Timing is critical in supination, too. Many people curl upwards, and wait until very late, until the curl is almost done, to create that rotation. But the physics of the curl dictates otherwise for maximum biceps impact. Try to rotate your forearm when your forearm is about parallel with the ground. It’ll be tougher now, because gravity will be acting on the weight more aggressively, but creating that supination at this moment will also force your biceps to have to work that much harder during the curl, and it’s a good way to build your biceps peaks.
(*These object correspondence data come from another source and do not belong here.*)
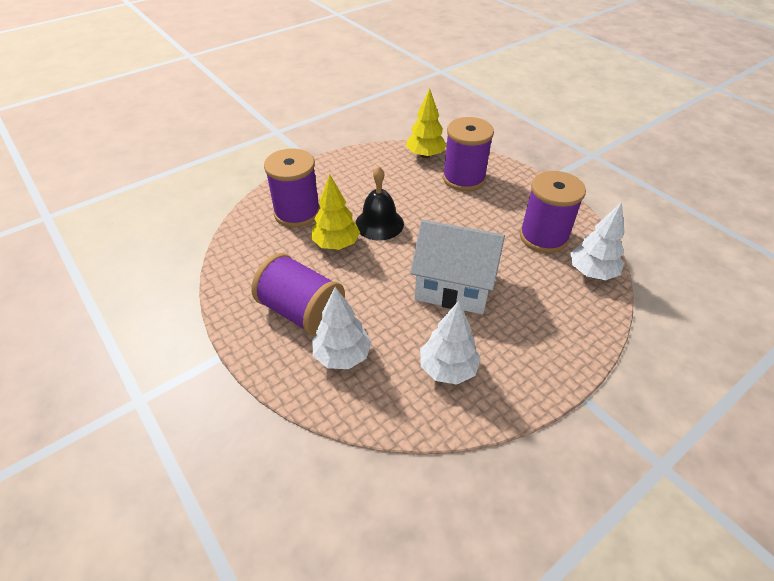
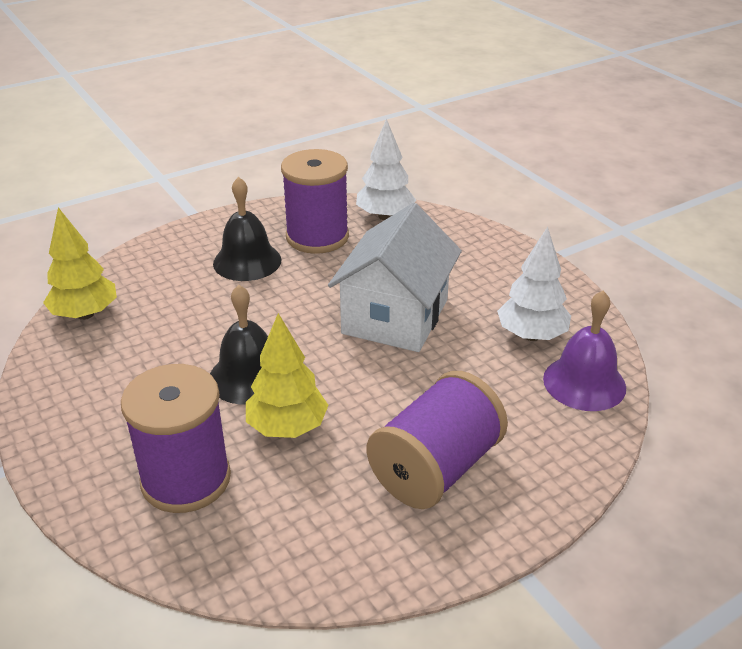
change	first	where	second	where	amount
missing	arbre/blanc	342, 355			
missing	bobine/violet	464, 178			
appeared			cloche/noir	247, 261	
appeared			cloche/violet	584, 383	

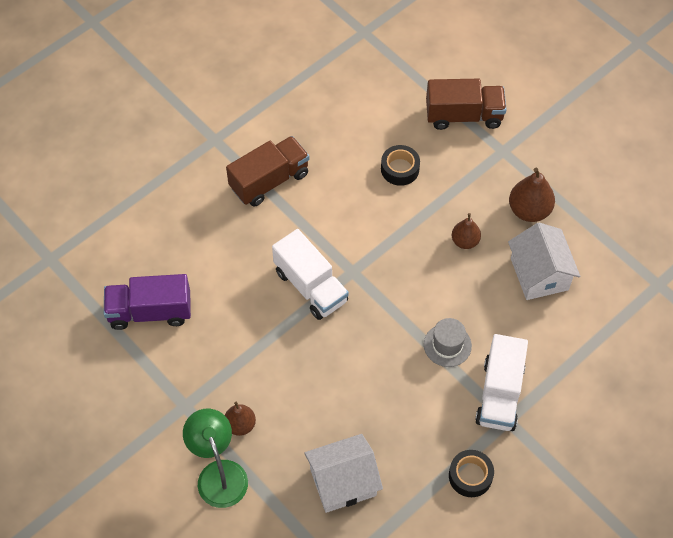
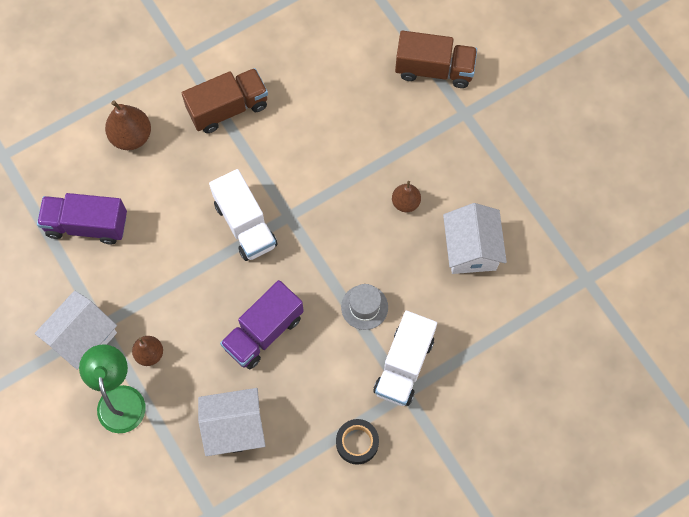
change	first	where	second	where	amount
missing	ruban adhésif/noir	400, 169			
appeared			maison/blanc	83, 338	
appeared			camion/violet	263, 332	
relocated	poire/marron	529, 210		131, 136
Train More Than Your Biceps!
It’s easy to fall in love with curls to grow your arms, and to fall in love with biceps training to grow big biceps. But other workouts help spur that arm growth too, even if there is no direct arm component. You need to train heavy when you’re not training biceps too, signaling to your body that it needs to gain overall muscle and strength to deal with large loads. That means training legs once or twice a week, focusing on large motions like squats and deadlifts. Train your back twice a week, making sure to do rows and chinups. And find some time to bench press, too.
These aren’t “biceps workouts” in a direct way, but working through them readies your body to grow your biceps in more ways than you may realize.
Do this workout as often as three times a week to build your biceps. You can use it in a variety of ways, too. Throw this quick workout on the end of a back day session, or use it as an evening biceps pump. Take at least a day of rest between biceps sessions, though, so your guns get adequate recovery. Above all, focus on technique when doing this workout; don’t over-focus on moving a ton of weight. Go as heavy as you can on every movement with good form.
Mixed-Style Biceps Curl
The mixed-style biceps curl, from fitness director Ebenezer Samuel, C.S.C.S., forces you to perfect your biceps curling technique, right down to the timing of your supination. Lead off with 4 sets of this, doing 5-6 pairs of reps per set. Rest 60 seconds between sets.
Twist and Supinated Lower Hammer Curl
Next up, you want to attack your brachialis. You'll do that with 3 sets of this hammer curl, but you'll do more, too. You'll still challenge yourself to supinate at the perfect time, stimulating your biceps, and you'll lower the weights from the supinated position, forcing a vicious eccentric biceps contraction. Do 3 sets of 8-10 reps, and don't be afraid to train this movement heavy. Rest 60 seconds between sets.
Half-Iso Spider Curl Countup
One more move, and this one just builds time-under-tension to finish off your biceps. It's also going to force good form. You're going to the half-iso spider curl countup, and you'll do 3 sets. Finish strong. Rest just 45 seconds between sets.